REQUIREMENT A — Transcribe the listing's lines verbatim, beginning with its first line and continuing through the line containing "236.4], [0, 0, 1]] dist [0.024710, 0.000000]", both included, and omit the pictures from your answer.

# Hair feels like straw after...



## ReezenGirl (Jul 27, 2009)

My hair feels like straw after I wash it with the no scent shampoo/conditioner from Dead Down Wind. It is so hard to brush through (so much for the conditioner part) and feel like I'm losing hair because of the difficulty in brushing (or combing) through! 

Anyone know of a better product that doesn't leave hair so stiff? 

As you can see from my avatar, I have long hair and would care not to become bald! 

Thanks, ladies!


----------



## Passion2009 (Oct 6, 2009)

Hunter's Speciality makes a conditioner as well as the shampoo. I have heard that Dead Down Wind is better....but to me it is not worth pulling your hair out! :mg: So my idea would be to buy the shampoo and conditioner from Hunter's Speciality and then if you want to spray your hair/head piece down with Dead Down Wind spray. That is what I do and it seems to work well. :thumbs_up


----------



## PlainandTall (Jul 7, 2009)

I recently tried "Odor Free" and have never in my life washed my hair without conditioner... I also have very long and color treated hair- it was hard to comb through when it was wet- I just took my time and was gentle working from the tips up- and it dried very silky and nice- I was pleasantly surprised!


----------



## BowHunterChck13 (Jun 1, 2008)

I had the same EXACT problem! I have long blonde hair and when I would use the huntress shampoo and conditioner my hair would be one big knot! This year I use the huntress shampoo and the rainbow research unscented conditioner! BUY IT!! You will never ever regret it. It actually makes my hair so soft that I use it even when I'm not hunting! It's dirt cheap too. Only 4 dollars for a big bottle! Go to the rainbow research website and you will find it there. Awesome awesome awesome! Oh and the best part? I think it works better than the huntress products when it comes to scent!


----------



## garfanatic (Sep 30, 2009)

I just used the dead down wind for the first time this weekend and experienced the same thing. What I did was just throw my hair into my cap and went hunting. Didn't even bother brushing it out.


----------



## z28melissa (Feb 8, 2007)

BowHunterChck13 said:


> I had the same EXACT problem! I have long blonde hair and when I would use the huntress shampoo and conditioner my hair would be one big knot! This year I use the huntress shampoo and the rainbow research unscented conditioner! BUY IT!! You will never ever regret it. It actually makes my hair so soft that I use it even when I'm not hunting! It's dirt cheap too. Only 4 dollars for a big bottle! Go to the rainbow research website and you will find it there. Awesome awesome awesome! Oh and the best part? I think it works better than the huntress products when it comes to scent!


Thanks for the suggestion! I have the same problem with the DDW Huntress shampoo/conditioner... glad it's not just me. My hair feels FRIED after using it even after the first week.

DATASET RECORDS —
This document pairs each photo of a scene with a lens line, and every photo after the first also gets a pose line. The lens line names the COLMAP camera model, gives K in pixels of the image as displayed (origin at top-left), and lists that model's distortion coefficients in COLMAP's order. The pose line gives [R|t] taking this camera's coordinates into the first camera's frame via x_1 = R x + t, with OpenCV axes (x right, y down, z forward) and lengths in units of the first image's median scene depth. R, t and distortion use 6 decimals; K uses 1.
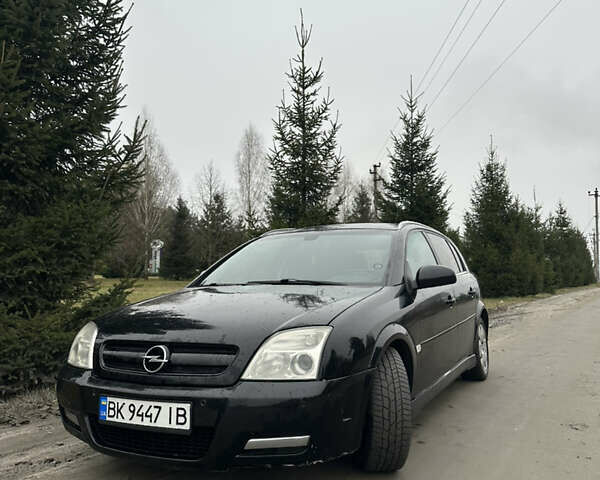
lens RADIAL K [[556.6, 0, 304.1], [0, 556.6, 229.1], [0, 0, 1]] dist [0.024710, 0.000000]
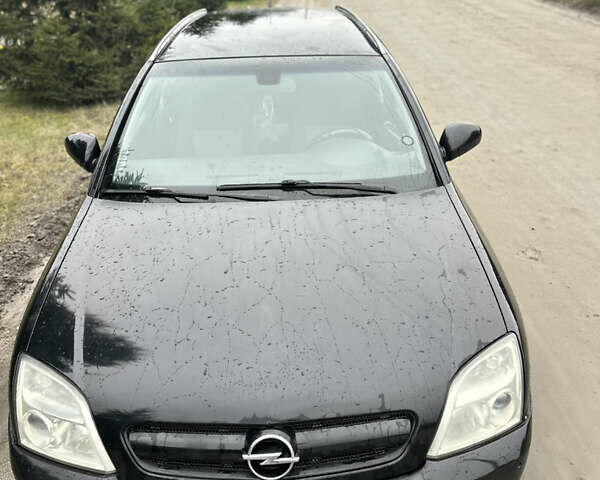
lens RADIAL K [[556.6, 0, 299.3], [0, 556.6, 236.4], [0, 0, 1]] dist [0.024710, 0.000000]
pose [[0.875181, -0.226978, 0.427247, -0.186003], [-0.033877, 0.852194, 0.522128, -0.115122], [-0.482609, -0.471430, 0.738134, 0.280642]]
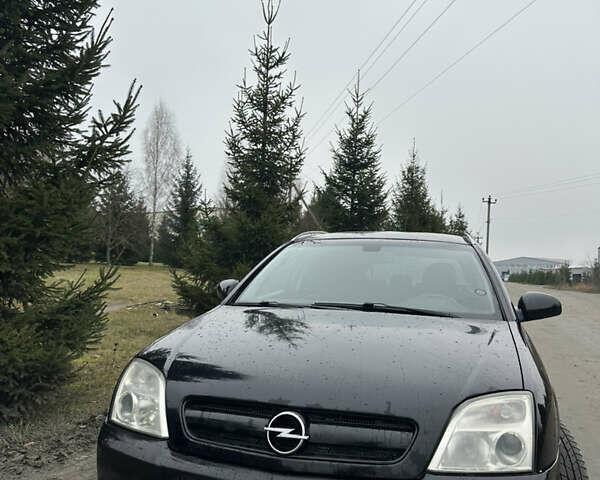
lens RADIAL K [[556.6, 0, 305.1], [0, 556.6, 233.9], [0, 0, 1]] dist [0.024710, 0.000000]
pose [[0.980397, 0.061326, 0.187243, -0.164589], [-0.066742, 0.997511, 0.022752, -0.013343], [-0.185382, -0.034803, 0.982050, 0.137089]]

REQUIREMENT B — Pick up the forum thread about hair feeling like straw after washing with scent-free hunting shampoo and continue it from the point where it stops.

WRITTEN ANSWER A —
This document pairs each photo of a scene with a lens line, and every photo after the first also gets a pose line. The lens line names the COLMAP camera model, gives K in pixels of the image as displayed (origin at top-left), and lists that model's distortion coefficients in COLMAP's order. The pose line gives [R|t] taking this camera's coordinates into the first camera's frame via x_1 = R x + t, with OpenCV axes (x right, y down, z forward) and lengths in units of the first image's median scene depth. R, t and distortion use 6 decimals; K uses 1.
lens RADIAL K [[556.6, 0, 304.1], [0, 556.6, 229.1], [0, 0, 1]] dist [0.024710, 0.000000]
lens RADIAL K [[556.6, 0, 299.3], [0, 556.6, 236.4], [0, 0, 1]] dist [0.024710, 0.000000]

WRITTEN ANSWER B —
----------



## canam (Apr 2, 2003)

I like the Hunter's Specialty stuff myself. I tried the DDW but it made my hairline itchy. I guess I'm allergic to it. Anyway, the green stuff from HS makes my hair feel full and soft. Of course, mine is just collar length.


----------



## camoprincess (Jul 21, 2009)

I had the same problem with the DDW shampoo ~ and I have short hair. I bought vanilla scented shampoo and then I just spray down with the DDW before going out. I like it much better.


----------



## ReezenGirl (Jul 27, 2009)

garfanatic said:


> I just used the dead down wind for the first time this weekend and experienced the same thing. What I did was just throw my hair into my cap and went hunting. Didn't even bother brushing it out.


 If I did that, :mg: the rats nest I would have plus I can't put all my hair up into my cap (have to tuck it into my jacket when hunting)! You must have to wash it and leave the conditioner in for a while to get the knots out!


----------



## garfanatic (Sep 30, 2009)

ReezenGirl said:


> If I did that, :mg: the rats nest I would have plus I can't put all my hair up into my cap (have to tuck it into my jacket when hunting)! You must have to wash it and leave the conditioner in for a while to get the knots out!


My hair is only about 6 inches shorter than yours (judging by your picture). Just wash it with a moisturizing shampoo and conditioner when you get back from hunting. Or saturate it with a leave-in conditioner before brushing.


----------



## certified (Aug 26, 2008)

I ran the scent free options by hair stylist and she said to absolutely not use them on my hair. She looked at the ingredients and said they would strip it. I was a little worried at first about continuing to use my professional shampoo and conditioner during hunting, but I've had many a deer under my stand since then, so I don't worry about it anymore. (I do wear a Scentlock hat with face mask, so that may help me out.)


----------



## HuntressInPink (Jul 14, 2009)

ReezenGirl said:


> My hair feels like straw after I wash it with the no scent shampoo/conditioner from Dead Down Wind. It is so hard to brush through (so much for the conditioner part) and feel like I'm losing hair because of the difficulty in brushing (or combing) through!
> 
> Anyone know of a better product that doesn't leave hair so stiff?
> 
> ...


I am SOOOOOOO glad you brought this up! My hair gets so fried from this stuff. Any of the ones I have tried so far. I think I agree just to use the stuff that is good for our hair and stay downwind of the deer. They will smell us anyway if they are downwind...why ruin our hair? Maybe if we take some actual vanilla to our hair after getting out of the shower that would help have a cover scent, but deer are supposed to be very curious anyway, so maybe our "girlie" products might actually bring them in closer....:set1_thinking:


----------



## herTHINGarchery (Oct 12, 2009)

ugh....its the worst shampoo for hair....rats nest for sure...i even used their conditioner....So......i use normal shampoo and conditioner even though i shower in the scent away before i hunt....i just spray alot of scent away on my hair before going to the stand....we are very anal about our hunting gear...and clothing, and we spray down ALOT....iv had deer at 10, 15, and 20 yards this year prolly 5 or 6 times and even the "evil old does" dont smell me.


----------



## BowHunterChck13 (Jun 1, 2008)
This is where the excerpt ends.